▸ Document passage:
====

April 27, 2010 at 1:41 pm 1 comment

Sobriety down the tube. Vang Vieng, Laos

Somewhere in the heart of Laos the sun is beginning to set over a shallow, brown river in a dusty little town. The silence is broken by the patter of tiny feet making their way hurridly over a make-shift wooden bridge. As he gets nearer to the other side the little boy cuts the corner, leaping onto the bank, tripping out of his tshirt and shorts and tearing into the river. He is welcomed by a torrent of water, kicked at him by a group of gleeful kids. They spend the next few minutes splashing about together before their fun is destroyed, as always, by their mother. Seated on a rock downstream, she calls them one by one and they reluctantly skulk over to be scrubbed from top to toe with a hard bar of soap. Water buffalo look on from the shore where a row of stilt houses are set off by a misty backdrop of hunched karst mountains and slouching palms.

A few kilometres upstream on the same river the silence is punctuated by noises of a very different kind. A guy screams in terror as he flails through the air, working his arms and legs as if climbing an invisible ladder. A collective gasp escapes the gathered crowd as they wait for him to come crashing down on top of two twenty-ish, bikini-clad girls who are floating down the river in tractor tubes, beer cans in hand, blissfully unaware of their impending doom. Miraculously he lands face flat in the 2m space between them and the crowd errupts in rowdy applause. Interrupted from their silent reverie, the girls look around in confusion before spotting the guy gasping for air nearby and the river swing dangling 30ft above his head. “Awesome!” they scream as they grab hold of the end of a rope thrown out to them and are dragged ashore to another bar on the river. “Tubing rocks!”

====

[Named joint coordinates]
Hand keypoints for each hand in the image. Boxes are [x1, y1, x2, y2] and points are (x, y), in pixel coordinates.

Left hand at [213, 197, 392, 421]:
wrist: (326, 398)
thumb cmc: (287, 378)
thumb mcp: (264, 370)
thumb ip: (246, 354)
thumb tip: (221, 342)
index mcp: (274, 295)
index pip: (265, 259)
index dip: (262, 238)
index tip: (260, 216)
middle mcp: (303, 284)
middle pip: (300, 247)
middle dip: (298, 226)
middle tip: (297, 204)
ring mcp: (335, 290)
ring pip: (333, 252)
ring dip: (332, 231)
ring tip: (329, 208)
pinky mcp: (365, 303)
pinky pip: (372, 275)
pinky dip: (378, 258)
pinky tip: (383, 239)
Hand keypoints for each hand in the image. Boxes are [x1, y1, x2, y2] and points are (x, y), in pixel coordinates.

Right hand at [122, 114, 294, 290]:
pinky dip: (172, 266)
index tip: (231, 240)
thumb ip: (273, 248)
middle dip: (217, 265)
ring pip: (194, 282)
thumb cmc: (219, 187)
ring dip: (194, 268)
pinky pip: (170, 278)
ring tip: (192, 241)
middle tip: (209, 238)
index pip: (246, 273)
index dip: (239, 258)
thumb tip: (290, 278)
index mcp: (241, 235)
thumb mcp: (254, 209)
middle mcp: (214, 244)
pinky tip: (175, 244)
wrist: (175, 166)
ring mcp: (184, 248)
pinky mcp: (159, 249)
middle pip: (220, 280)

====

▸ Exercise set:
a) In the Vang Vieng travel passage, which features of the scene does the sentence beginning "Water buffalo look on" name?
b) Could you carry on the Vang Vieng tubing story from the point where it ends?

▸ Results by task:
a)
- Water buffalo
- A row of stilt houses
- Hunched karst mountains
- Slouching palms

b)
The girls climb up the bamboo ladder to Bar II and are quickly lost in a crowd of one hundred nearly-naked bodies splayed out on mats and dancing energetically on tables and benches. Although the revellers vary in race, shape and size they all have one thing in common – every one of them is clutching a coloured bucket densely populated by chewed straws. As the song changes to a popular tune (“Oh. My. God. I LOVE this song. Lisa, it’s our HOLIDAY SONG! We HAVE to dance!”) the alcohol inside sloshes over the edge and onto a dozing party-goer who opens one eye, assesses the situation and then licks off the renegade liquid.

If you have ever wondered what would happen if you gave a bunch of twenty-something year olds with no responsibilities unlimited alcohol, river swings, slides, ziplines, a mud volleyball pit, a handul of self-run bars and no clothes then Vang Vieng should feature pretty high on your travel wishlist. Until recently Vang Vieng was just a small town in a beautiful location (after all, tourists were only permitted to enter Laos in 1990) until one day someone said “Wouldn’t it be fun to float downstream in a tyre tube? Wouldn’t it be more fun to do it drunk? Wouldn’t it be even more fun if you didn’t have to load a keg into your tube, if you could just hop out and go to a purpose-built bar enroute?

A few years later and the experiment is complete – a tourist town dedicated to partying. Whatever your poison they have it in Vang Vieng laced with rocket fuel M-150 and costing only one dollar on happy hour. And what’s better, the next day when you are exhausted, sick as a dog and totally confused (what happened, whos shoes are these and why in God’s name does it say ‘My Daddy loves me too hard’ on my back?) Vang Vieng can provide you with the best hangover in Asia complete with scrumptious breakfast rolls and bars where you can stretch out and watch Friends or Family Guy re-runs all day.

They built it and we came. We partied. We recovered. We partied for another three days. Then we fled to Luang Prabang, clutching our livers and wondering how on earth anyone could do that for 380 days. That guy must hate himself. I hate that guy.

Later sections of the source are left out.